*** Dataset records ***

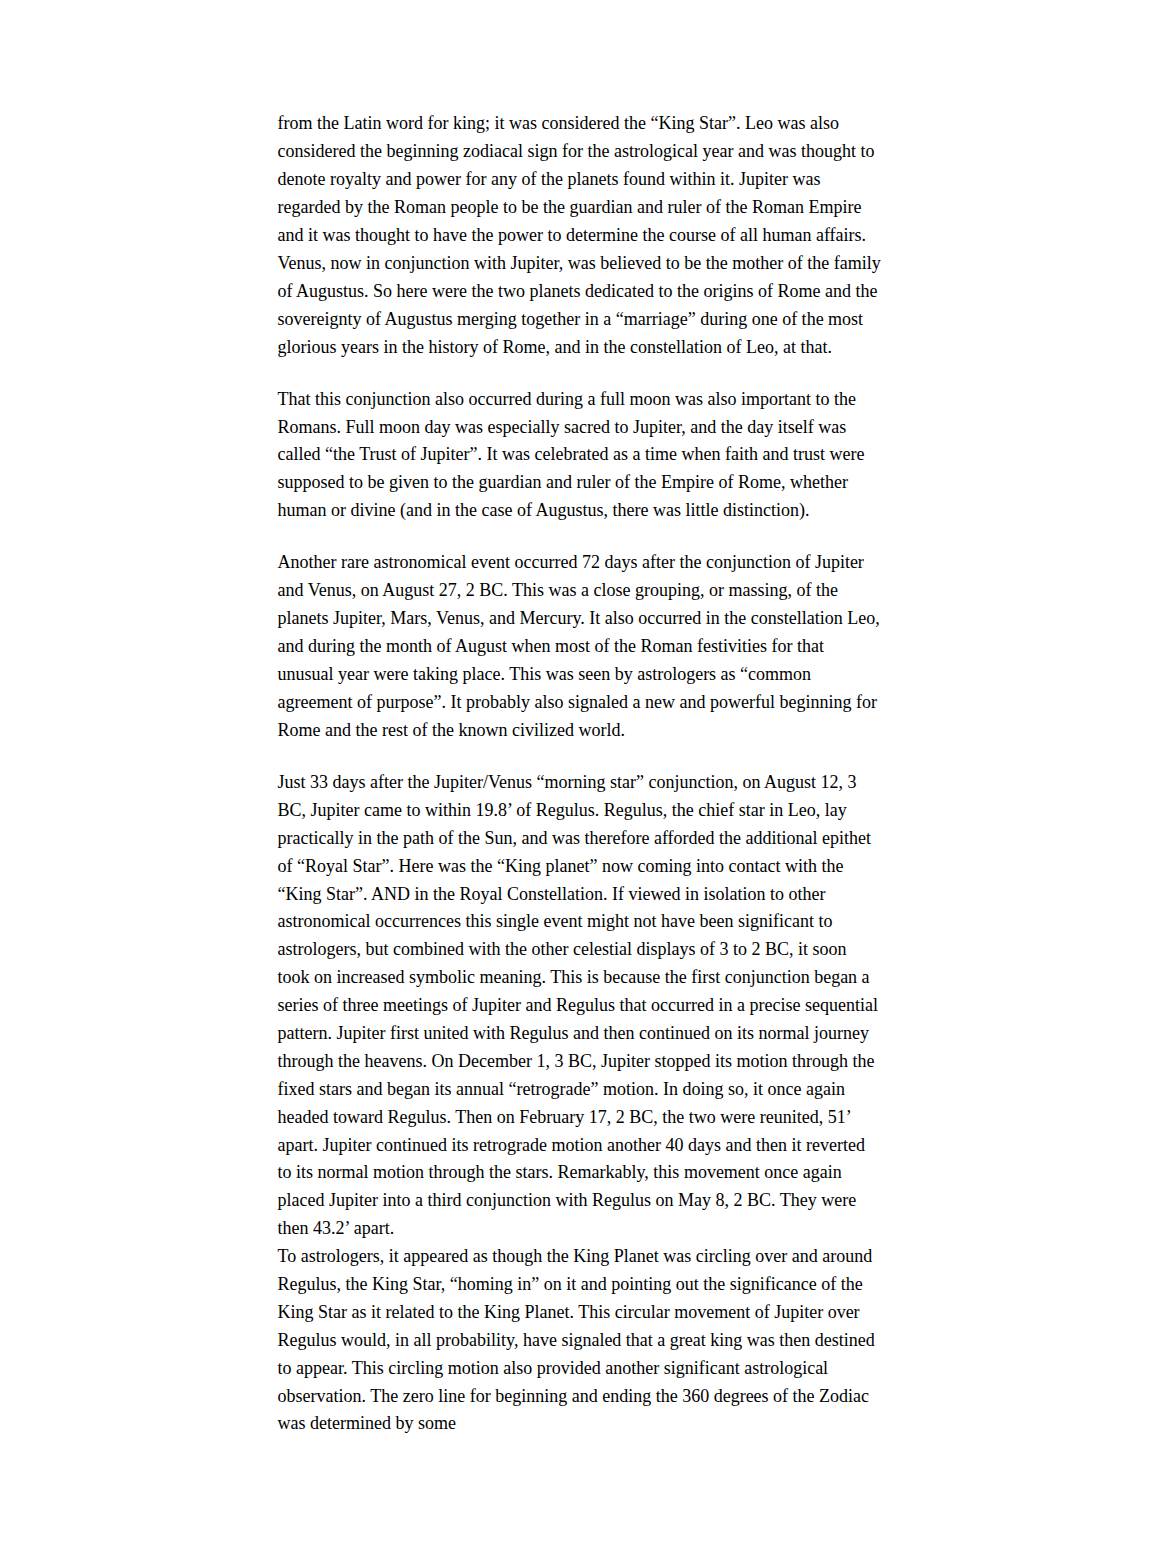from the Latin word for king; it was considered the “King Star”. Leo was also considered the beginning zodiacal sign for the astrological year and was thought to denote royalty and power for any of the planets found within it. Jupiter was regarded by the Roman people to be the guardian and ruler of the Roman Empire and it was thought to have the power to determine the course of all human affairs. Venus, now in conjunction with Jupiter, was believed to be the mother of the family of Augustus. So here were the two planets dedicated to the origins of Rome and the sovereignty of Augustus merging together in a “marriage” during one of the most glorious years in the history of Rome, and in the constellation of Leo, at that.
That this conjunction also occurred during a full moon was also important to the Romans. Full moon day was especially sacred to Jupiter, and the day itself was called “the Trust of Jupiter”. It was celebrated as a time when faith and trust were supposed to be given to the guardian and ruler of the Empire of Rome, whether human or divine (and in the case of Augustus, there was little distinction).
Another rare astronomical event occurred 72 days after the conjunction of Jupiter and Venus, on August 27, 2 BC. This was a close grouping, or massing, of the planets Jupiter, Mars, Venus, and Mercury. It also occurred in the constellation Leo, and during the month of August when most of the Roman festivities for that unusual year were taking place. This was seen by astrologers as “common agreement of purpose”. It probably also signaled a new and powerful beginning for Rome and the rest of the known civilized world.
Just 33 days after the Jupiter/Venus “morning star” conjunction, on August 12, 3 BC, Jupiter came to within 19.8’ of Regulus. Regulus, the chief star in Leo, lay practically in the path of the Sun, and was therefore afforded the additional epithet of “Royal Star”. Here was the “King planet” now coming into contact with the “King Star”. AND in the Royal Constellation. If viewed in isolation to other astronomical occurrences this single event might not have been significant to astrologers, but combined with the other celestial displays of 3 to 2 BC, it soon took on increased symbolic meaning. This is because the first conjunction began a series of three meetings of Jupiter and Regulus that occurred in a precise sequential pattern. Jupiter first united with Regulus and then continued on its normal journey through the heavens. On December 1, 3 BC, Jupiter stopped its motion through the fixed stars and began its annual “retrograde” motion. In doing so, it once again headed toward Regulus. Then on February 17, 2 BC, the two were reunited, 51’ apart. Jupiter continued its retrograde motion another 40 days and then it reverted to its normal motion through the stars. Remarkably, this movement once again placed Jupiter into a third conjunction with Regulus on May 8, 2 BC. They were then 43.2’ apart.
To astrologers, it appeared as though the King Planet was circling over and around Regulus, the King Star, “homing in” on it and pointing out the significance of the King Star as it related to the King Planet. This circular movement of Jupiter over Regulus would, in all probability, have signaled that a great king was then destined to appear. This circling motion also provided another significant astrological observation. The zero line for beginning and ending the 360 degrees of the Zodiac was determined by some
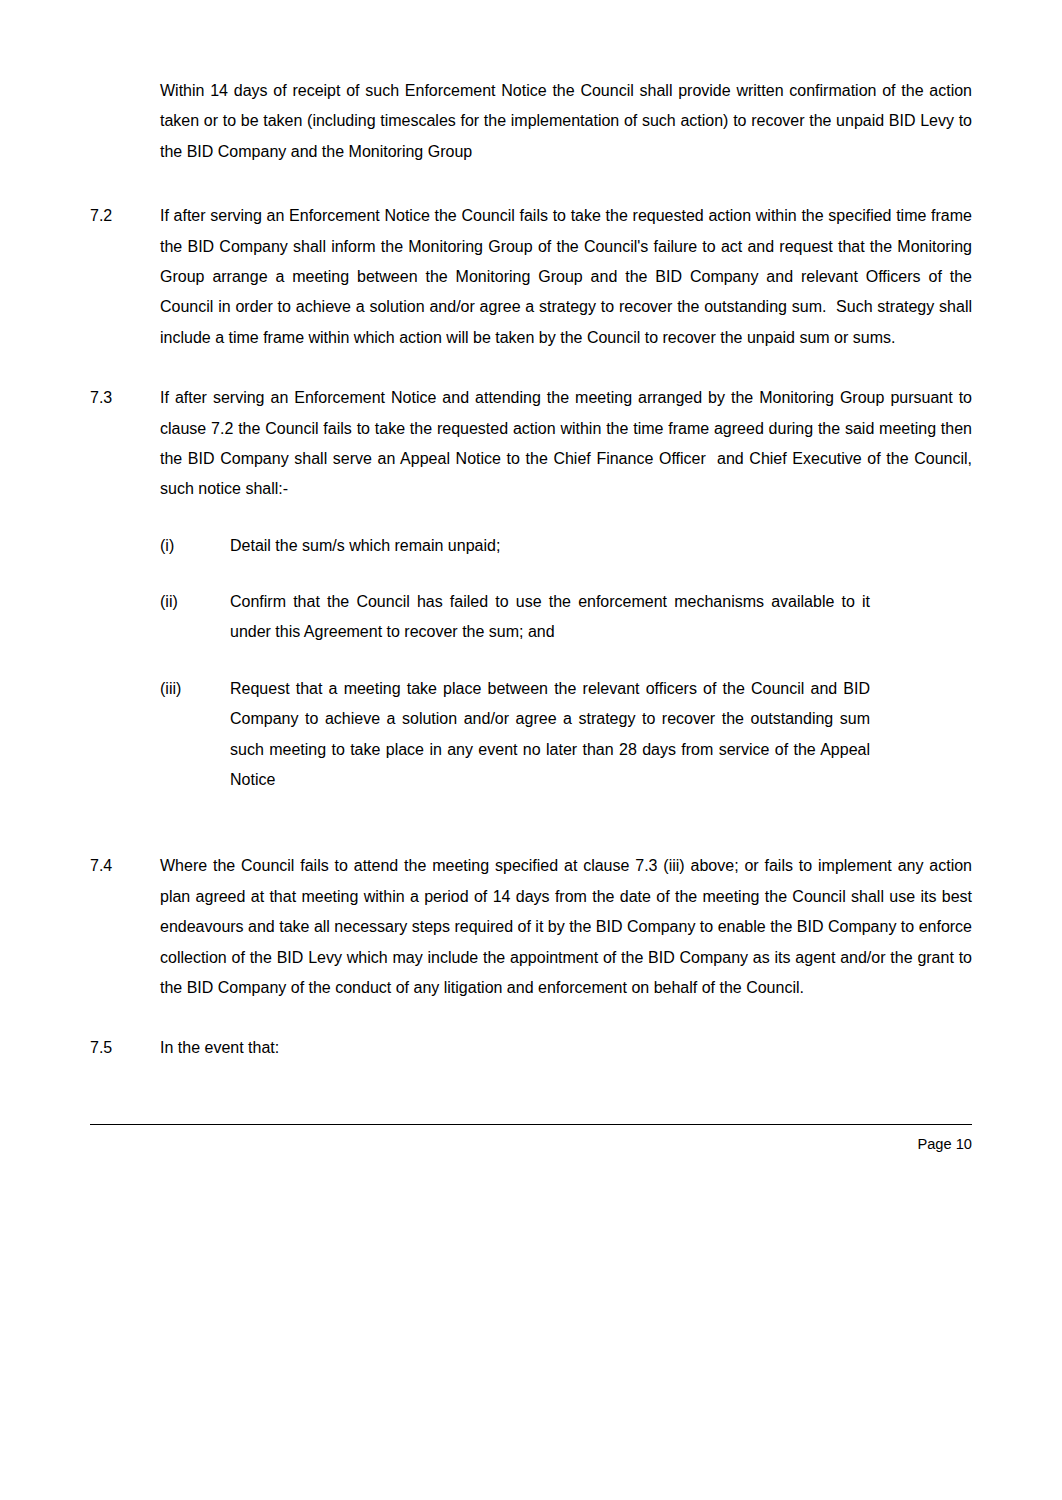Within 14 days of receipt of such Enforcement Notice the Council shall provide written confirmation of the action taken or to be taken (including timescales for the implementation of such action) to recover the unpaid BID Levy to the BID Company and the Monitoring Group
7.2
If after serving an Enforcement Notice the Council fails to take the requested action within the specified time frame the BID Company shall inform the Monitoring Group of the Council's failure to act and request that the Monitoring Group arrange a meeting between the Monitoring Group and the BID Company and relevant Officers of the Council in order to achieve a solution and/or agree a strategy to recover the outstanding sum. Such strategy shall include a time frame within which action will be taken by the Council to recover the unpaid sum or sums.
7.3
If after serving an Enforcement Notice and attending the meeting arranged by the Monitoring Group pursuant to clause 7.2 the Council fails to take the requested action within the time frame agreed during the said meeting then the BID Company shall serve an Appeal Notice to the Chief Finance Officer and Chief Executive of the Council, such notice shall:-
(i) Detail the sum/s which remain unpaid;
(ii) Confirm that the Council has failed to use the enforcement mechanisms available to it under this Agreement to recover the sum; and
(iii) Request that a meeting take place between the relevant officers of the Council and BID Company to achieve a solution and/or agree a strategy to recover the outstanding sum such meeting to take place in any event no later than 28 days from service of the Appeal Notice
7.4
Where the Council fails to attend the meeting specified at clause 7.3 (iii) above; or fails to implement any action plan agreed at that meeting within a period of 14 days from the date of the meeting the Council shall use its best endeavours and take all necessary steps required of it by the BID Company to enable the BID Company to enforce collection of the BID Levy which may include the appointment of the BID Company as its agent and/or the grant to the BID Company of the conduct of any litigation and enforcement on behalf of the Council.
7.5
In the event that:
Page 10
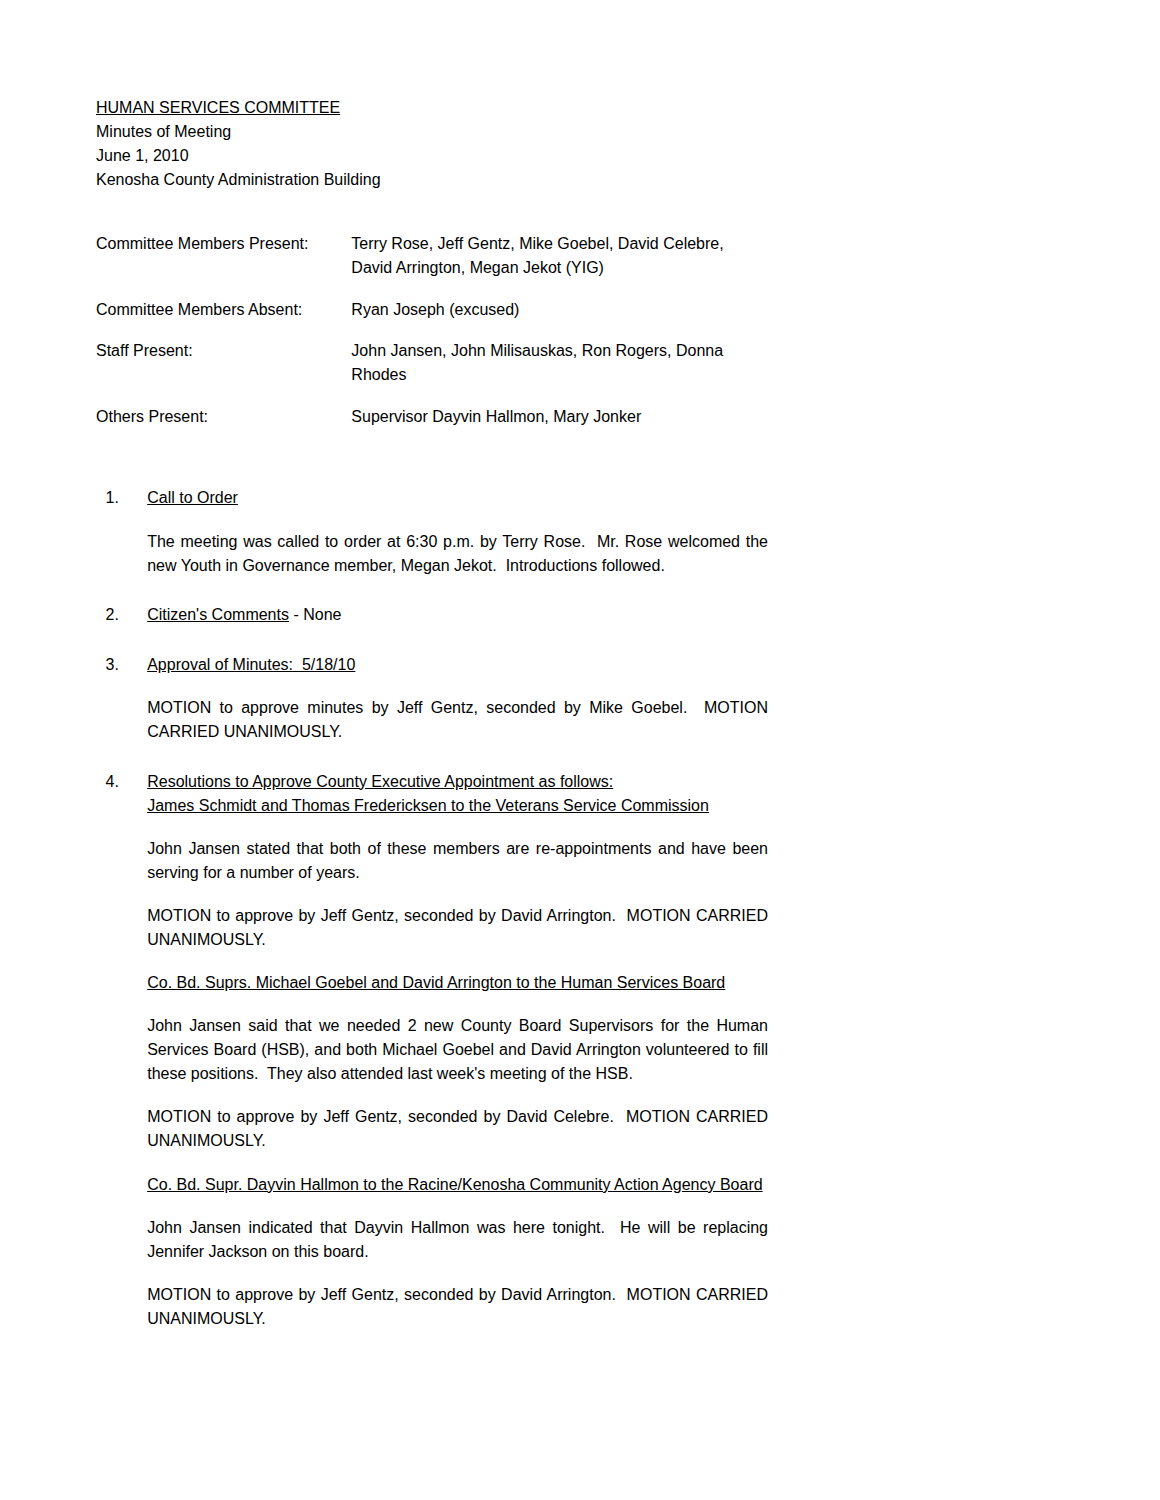HUMAN SERVICES COMMITTEE
Minutes of Meeting
June 1, 2010
Kenosha County Administration Building
| Committee Members Present: | Terry Rose, Jeff Gentz, Mike Goebel, David Celebre, David Arrington, Megan Jekot (YIG) |
| Committee Members Absent: | Ryan Joseph (excused) |
| Staff Present: | John Jansen, John Milisauskas, Ron Rogers, Donna Rhodes |
| Others Present: | Supervisor Dayvin Hallmon, Mary Jonker |
Call to Order
The meeting was called to order at 6:30 p.m. by Terry Rose. Mr. Rose welcomed the new Youth in Governance member, Megan Jekot. Introductions followed.
Citizen's Comments - None
Approval of Minutes: 5/18/10
MOTION to approve minutes by Jeff Gentz, seconded by Mike Goebel. MOTION CARRIED UNANIMOUSLY.
Resolutions to Approve County Executive Appointment as follows:
James Schmidt and Thomas Fredericksen to the Veterans Service Commission
John Jansen stated that both of these members are re-appointments and have been serving for a number of years.
MOTION to approve by Jeff Gentz, seconded by David Arrington. MOTION CARRIED UNANIMOUSLY.
Co. Bd. Suprs. Michael Goebel and David Arrington to the Human Services Board
John Jansen said that we needed 2 new County Board Supervisors for the Human Services Board (HSB), and both Michael Goebel and David Arrington volunteered to fill these positions. They also attended last week's meeting of the HSB.
MOTION to approve by Jeff Gentz, seconded by David Celebre. MOTION CARRIED UNANIMOUSLY.
Co. Bd. Supr. Dayvin Hallmon to the Racine/Kenosha Community Action Agency Board
John Jansen indicated that Dayvin Hallmon was here tonight. He will be replacing Jennifer Jackson on this board.
MOTION to approve by Jeff Gentz, seconded by David Arrington. MOTION CARRIED UNANIMOUSLY.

***

Description of the task » From the first line of the entries above through the line with "Another rare astronomical", set down each line exactly and drop the pictures.

Result below »
from the Latin word for king; it was considered the “King Star”. Leo was also considered the beginning zodiacal sign for the astrological year and was thought to denote royalty and power for any of the planets found within it. Jupiter was regarded by the Roman people to be the guardian and ruler of the Roman Empire and it was thought to have the power to determine the course of all human affairs. Venus, now in conjunction with Jupiter, was believed to be the mother of the family of Augustus. So here were the two planets dedicated to the origins of Rome and the sovereignty of Augustus merging together in a “marriage” during one of the most glorious years in the history of Rome, and in the constellation of Leo, at that.
That this conjunction also occurred during a full moon was also important to the Romans. Full moon day was especially sacred to Jupiter, and the day itself was called “the Trust of Jupiter”. It was celebrated as a time when faith and trust were supposed to be given to the guardian and ruler of the Empire of Rome, whether human or divine (and in the case of Augustus, there was little distinction).
Another rare astronomical event occurred 72 days after the conjunction of Jupiter and Venus, on August 27, 2 BC. This was a close grouping, or massing, of the planets Jupiter, Mars, Venus, and Mercury. It also occurred in the constellation Leo, and during the month of August when most of the Roman festivities for that unusual year were taking place. This was seen by astrologers as “common agreement of purpose”. It probably also signaled a new and powerful beginning for Rome and the rest of the known civilized world.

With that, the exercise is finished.